The driver-oriented interior of the Fit is excellent – also a favourite in the segment. The build-quality is top-notch, and the seats are surprisingly comfortable. It’s not uncommon for automakers to cut costs in this vehicle class, trying to deliver the most bang for your buck. Seats are a huge sacrifice I’ve seen in the industry – Honda has not followed this trend. The seats may be cloth, but they’re high-quality and I didn’t find myself complaining on long hauls in rush hour traffic from the suburbs into the downtown core.
My Fit tester was the top-of-the-line Sport model, essentially the nicest and most expensive Fit you can buy on these shores. It came equipped with the usual power package, keyless entry, Bluetooth, USB connectivity, and a skirt effect kit with a decklid spoiler. All Fits however, are equipped with the famous “Magic Seats”, that feature a 60/40 split for the rear seats, which flip upwards or downwards giving the little car the ability to carry objects up to four feet long. Downtown-dwelling IKEA-goers, are you looking for a car?
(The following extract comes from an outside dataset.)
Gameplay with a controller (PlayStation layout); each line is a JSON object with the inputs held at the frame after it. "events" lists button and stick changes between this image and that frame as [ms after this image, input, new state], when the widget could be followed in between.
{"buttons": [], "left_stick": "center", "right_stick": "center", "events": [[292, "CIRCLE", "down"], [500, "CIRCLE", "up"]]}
The 6-speaker sound system in the 2014 Fit is pretty sufficient for this price point. It reproduces low and high frequencies at a decent level. I was definitely happy that I could integrate my iPod into the system for the week, and with regards to the Bluetooth handsfree pairing I had minimal complaints on the sound quality of phone calls. One thing that is taken for granted in cars like these is an enclosed cover for your iPod or USB device. Cars like the Mazda2 have the USB port exposed in the open, making the car overall more vulnerable to thieves and vandals. The Fit neatly stows your iPod in a small compartment above the glove box, invisible to the passer-by.
Priced just over $19,000, the 2014 Honda Fit gives you a competitive subcompact that in my eyes is a class leader. The four-cylinder powerplant is pretty peppy and the car corners surprisingly well. Even better was my observed fuel economy of 6.8L/100km in combined driving, with quite a few jaunts through some of my favourite twisty roads. At first glance, the Fit wasn’t really my cup of Orange Pekoe, but by the end of the week I realized that I would miss it when it was gone.